(RECORD SET begins)

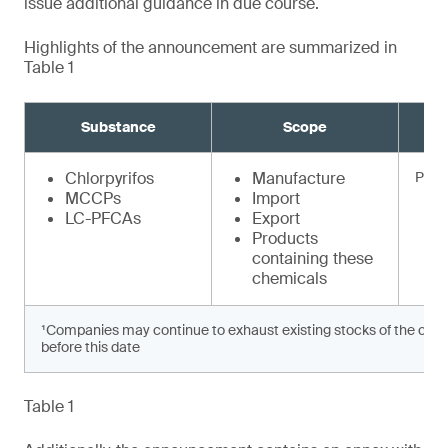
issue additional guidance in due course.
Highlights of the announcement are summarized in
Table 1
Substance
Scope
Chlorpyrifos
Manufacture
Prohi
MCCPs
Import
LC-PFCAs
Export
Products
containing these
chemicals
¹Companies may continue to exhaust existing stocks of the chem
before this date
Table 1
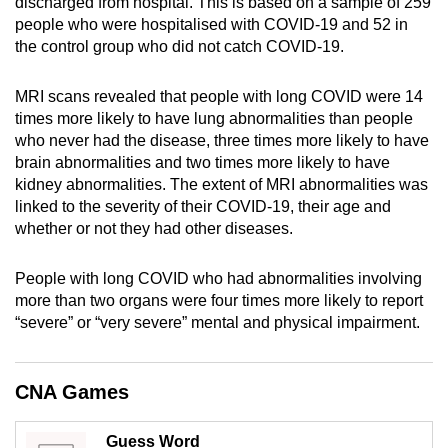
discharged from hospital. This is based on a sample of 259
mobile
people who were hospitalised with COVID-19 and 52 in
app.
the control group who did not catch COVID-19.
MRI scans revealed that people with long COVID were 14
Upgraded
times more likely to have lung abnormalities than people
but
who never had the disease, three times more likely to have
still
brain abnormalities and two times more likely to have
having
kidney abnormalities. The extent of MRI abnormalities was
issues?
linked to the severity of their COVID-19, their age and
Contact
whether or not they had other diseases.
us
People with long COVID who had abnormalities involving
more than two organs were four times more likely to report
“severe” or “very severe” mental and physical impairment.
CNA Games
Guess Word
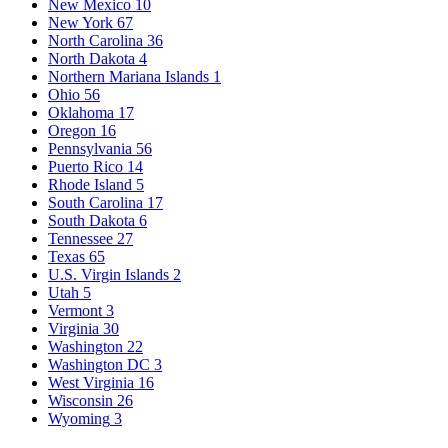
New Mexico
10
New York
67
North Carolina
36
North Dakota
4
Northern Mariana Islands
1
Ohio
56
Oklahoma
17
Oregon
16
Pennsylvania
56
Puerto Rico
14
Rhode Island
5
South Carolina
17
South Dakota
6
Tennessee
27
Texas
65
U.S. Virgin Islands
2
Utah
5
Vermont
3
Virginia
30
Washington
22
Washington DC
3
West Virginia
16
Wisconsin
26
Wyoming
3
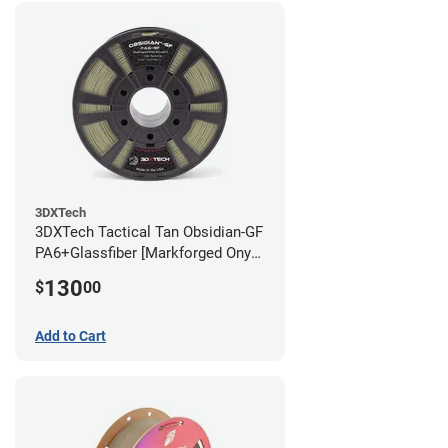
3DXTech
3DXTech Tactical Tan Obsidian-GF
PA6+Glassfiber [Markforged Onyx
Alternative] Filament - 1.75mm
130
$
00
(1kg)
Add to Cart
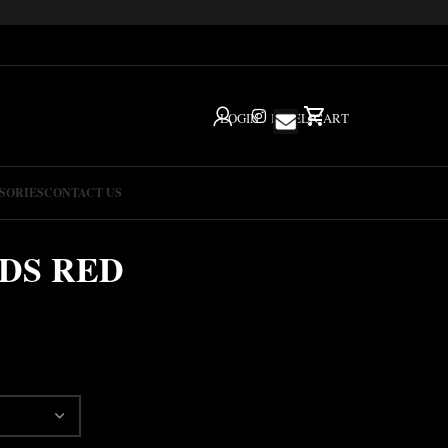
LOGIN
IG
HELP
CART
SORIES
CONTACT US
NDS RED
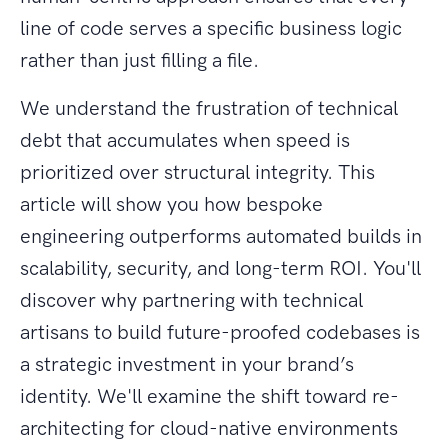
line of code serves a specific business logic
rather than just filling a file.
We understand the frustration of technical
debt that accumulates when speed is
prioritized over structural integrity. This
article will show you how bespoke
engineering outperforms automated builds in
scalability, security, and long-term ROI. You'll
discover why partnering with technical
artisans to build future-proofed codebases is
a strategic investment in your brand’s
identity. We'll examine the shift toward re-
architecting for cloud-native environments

(RECORD SET ends)

• WORK TO COMPLETE
Write out the text lines from all of the records above, keeping every line identical to the original. Leave the pictures out of your answer.

• SOLUTION TO THIS PROBLEM
issue additional guidance in due course.
Highlights of the announcement are summarized in
Table 1
Substance
Scope
Chlorpyrifos
Manufacture
Prohi
MCCPs
Import
LC-PFCAs
Export
Products
containing these
chemicals
¹Companies may continue to exhaust existing stocks of the chem
before this date
Table 1
discharged from hospital. This is based on a sample of 259
mobile
people who were hospitalised with COVID-19 and 52 in
app.
the control group who did not catch COVID-19.
MRI scans revealed that people with long COVID were 14
Upgraded
times more likely to have lung abnormalities than people
but
who never had the disease, three times more likely to have
still
brain abnormalities and two times more likely to have
having
kidney abnormalities. The extent of MRI abnormalities was
issues?
linked to the severity of their COVID-19, their age and
Contact
whether or not they had other diseases.
us
People with long COVID who had abnormalities involving
more than two organs were four times more likely to report
“severe” or “very severe” mental and physical impairment.
CNA Games
Guess Word
New Mexico
10
New York
67
North Carolina
36
North Dakota
4
Northern Mariana Islands
1
Ohio
56
Oklahoma
17
Oregon
16
Pennsylvania
56
Puerto Rico
14
Rhode Island
5
South Carolina
17
South Dakota
6
Tennessee
27
Texas
65
U.S. Virgin Islands
2
Utah
5
Vermont
3
Virginia
30
Washington
22
Washington DC
3
West Virginia
16
Wisconsin
26
Wyoming
3
3DXTech
3DXTech Tactical Tan Obsidian-GF
PA6+Glassfiber [Markforged Onyx
Alternative] Filament - 1.75mm
130
$
00
(1kg)
Add to Cart
LOGIN
IG
HELP
CART
SORIES
CONTACT US
NDS RED
line of code serves a specific business logic
rather than just filling a file.
We understand the frustration of technical
debt that accumulates when speed is
prioritized over structural integrity. This
article will show you how bespoke
engineering outperforms automated builds in
scalability, security, and long-term ROI. You'll
discover why partnering with technical
artisans to build future-proofed codebases is
a strategic investment in your brand’s
identity. We'll examine the shift toward re-
architecting for cloud-native environments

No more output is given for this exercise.